Semantics of Analogy: Rereading Cajetan's De Nominum Analogia
Joshua P. Hochschild
University of Notre Dame Press, 2010
270 pp., 35.0
Mark Noll
Book Notes
Students of the Protestant Reformation may remember Cardinal Cajetan (Thomas de Vio Cajetan) as Martin Luther's key opponent during a crucial early phase of the reformer's public career. At a famous face-to-face confrontation at Augsburg in October 1518, Cajetan called Luther to account concerning the definition of merit, the nature of indulgences, and the authority of the pope in relationship to Scripture. When Luther was unyielding, Cajetan contributed the substance to a papal bull that, while correcting several abuses connected to indulgences, also stood fast in condemning much of Luther's teaching.
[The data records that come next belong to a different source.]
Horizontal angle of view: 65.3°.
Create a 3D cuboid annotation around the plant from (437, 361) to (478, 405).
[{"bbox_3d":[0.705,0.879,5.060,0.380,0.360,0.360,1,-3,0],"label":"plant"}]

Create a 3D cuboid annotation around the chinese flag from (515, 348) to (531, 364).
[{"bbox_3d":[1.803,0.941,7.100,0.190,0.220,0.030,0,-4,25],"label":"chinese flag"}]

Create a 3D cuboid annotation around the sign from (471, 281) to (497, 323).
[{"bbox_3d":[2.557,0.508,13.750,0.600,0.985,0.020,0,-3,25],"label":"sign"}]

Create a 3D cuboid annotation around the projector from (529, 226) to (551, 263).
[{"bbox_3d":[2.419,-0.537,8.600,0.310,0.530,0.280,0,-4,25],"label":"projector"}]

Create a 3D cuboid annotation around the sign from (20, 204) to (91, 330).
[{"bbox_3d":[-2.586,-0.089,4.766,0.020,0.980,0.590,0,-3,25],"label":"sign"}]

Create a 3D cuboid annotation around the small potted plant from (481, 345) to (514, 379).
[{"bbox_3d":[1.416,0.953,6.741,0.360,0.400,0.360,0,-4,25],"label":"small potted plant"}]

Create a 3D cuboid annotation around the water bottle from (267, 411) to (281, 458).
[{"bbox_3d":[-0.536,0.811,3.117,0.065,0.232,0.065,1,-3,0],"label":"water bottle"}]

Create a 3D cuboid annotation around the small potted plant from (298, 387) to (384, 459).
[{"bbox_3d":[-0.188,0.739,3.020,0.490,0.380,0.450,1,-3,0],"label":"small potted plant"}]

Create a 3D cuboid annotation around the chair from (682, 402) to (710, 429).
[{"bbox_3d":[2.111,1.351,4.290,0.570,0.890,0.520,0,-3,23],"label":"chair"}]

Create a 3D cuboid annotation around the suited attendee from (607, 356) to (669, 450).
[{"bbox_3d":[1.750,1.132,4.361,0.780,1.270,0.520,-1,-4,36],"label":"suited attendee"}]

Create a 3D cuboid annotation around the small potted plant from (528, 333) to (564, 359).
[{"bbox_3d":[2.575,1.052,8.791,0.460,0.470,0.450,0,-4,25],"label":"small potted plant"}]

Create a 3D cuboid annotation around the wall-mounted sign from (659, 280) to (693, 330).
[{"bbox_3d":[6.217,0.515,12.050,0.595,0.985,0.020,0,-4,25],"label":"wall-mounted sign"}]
Catholic scholars, by contrast, know Cajetan as an influential commenter on the works of Thomas Aquinas whose interpretations decisively influenced centuries of theologians in their approach to the 13th-century Dominican. In this book, however, Joshua Hochschild deals with a work of Cajetan's that he feels has been misinterpreted as simply part of Cajetan's work on Aquinas. That work was published in 1498 as De Nominum Analogia. Hochschild's argument is that, rather than only an extended footnote to what Aquinas had written about analogy, Cajetan was making his own arguments in responding to a challenge offered by Duns Scotus after Thomas passed from the scene. Scotus attacked Aquinas' reliance on analogy as a key way of reasoning about the relationship between divinity and humanity (and about much else). Thomas had defined analogy as mediating between univocation (clear naming of a real thing) and equivocation (irremediably ambiguous speaking about a thing). Cajetan's response, and according to Hochschild his advance beyond Aquinas, was to define proportion as a way of preserving the foundational usefulness of analogical reasoning. In making this case, Hochschild wades through high philosophical waters involving "simple apprehension, complex judgment, and discursive reasoning … the distinction between perfect and imperfect concepts; abstraction and 'confusion'; predication and nonunivocal universality; definition, and the significations of relations … analogy in discursive reasoning and the avoidance of fallacy." If readers can keep their heads about the floodtide, Hochschild's argument will sound convincing.
But could any of this be important beyond the philosophers' den? Maybe so. One of the most important contributions to modern ecumenical discussion was theologian David Tracy's division of the western Christian world into a camp comfortable with analogy (the Catholics) and a camp prone to what he called dialectical thinking (where the push is to define things always as either black or white with nothing more to say). To the extent Tracy was right, then Joshua Hochschild's careful analysis of Cajetan's recondite defense of analogy late in the 15th century may yet once again challenge Protestants to become more self-conscious about how they speak about God, themselves, and the world in the early 21st century.
Mark Noll is Francis A. McAnaney Professor of History at the University of Notre Dame. He is the author most recently of The New Shape of World Christianity: How American Experience Reflects Global Faith (InterVarsity Press).